I’ve spent time at a large bank on a Wall Street Institutional trading desk, and have had many conversations over the years with investment bankers, hedge fund managers and wealth managers; the one thing that stays consistent across the board is their LACK of an exit strategy.
Virtually all of the people I have dealt with and spoken to over the years had no idea when or where they would exit a position. It was usually a very ‘subjective’ decision making process. Those are the pro’s, so what does that say about the average Joe’s? They are even less prepared. A while back when I worked on Wall Street I had a conversation with a friend who was fairly heavily invested in Citibank stock for his retirement. I was genuinely curious about his long term view of the company and what his plans were for his investment. The conversation went something like this:
- Me: “Hi John, How’s that Citibank investment working out?”

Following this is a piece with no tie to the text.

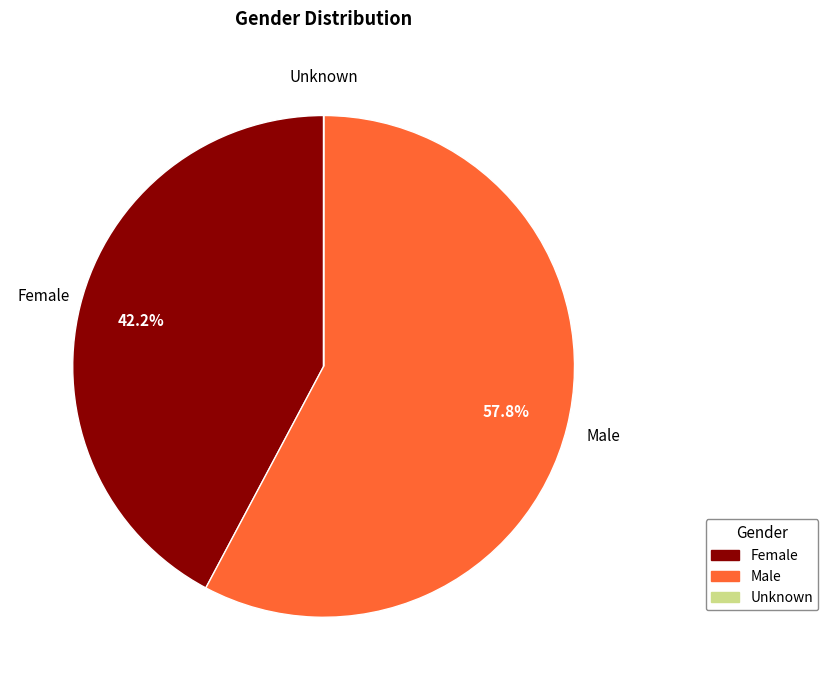

Which category has the biggest portion of the pie?

Male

- John: “Hey Jared, so far pretty good. I plan on holding it into retirement. It’s such a solid company.”
- Me: “Do you mind if I ask what your price target is?”
- John: “Oh I don’t know. I guess I don’t really have one. Higher. LOL. Like I said, it’s a long term investment that will boost my retirement in 20 years.”
- Me: “Ok, I guess I can appreciate that. Just one more thing, ‘what if’ things don’t go so well, and the investment starts to go south, what is your plan then?”
- John: “Keep in mind, this is a long term investment, so I’m fully prepared for ups and downs and a few bumps here and there. So a pullback wouldn’t concern me too much. It is Citibank, one of the largest banks in the world, I doubt anything really bad is go a happen. If so I’ll probably ride it out and maybe even add more cause it’s such a strong company.”
- Me: “So you’re ok with a pullback. What about something more serious, like a 50%-60% retracement, would you still hold through that?”
- John: “Yeah I’m ok with a pullback, and like I said, it’s Citibank, I’m not really worried about a 50%-60% pullback, it’s too solid of a company, and I don’t want to give up the long term potential.”
- Me: “So basically you’ll hold it no matter what.”
- John: “Pretty much, yes.”
What can we learn from this conversation with John? For me this conversation was not surprising at all, because the general consensus is that the markets can’t be beat and we should buy and hold forever, especially if it’s a large, ‘solid’ company with good fundamentals. Obviously that’s a slight exaggeration but this thought process is extremely common. ‘Buy and Hold’ is the way to go. The problem with this approach is that people don’t know what to do WHEN (not if) something bad happens.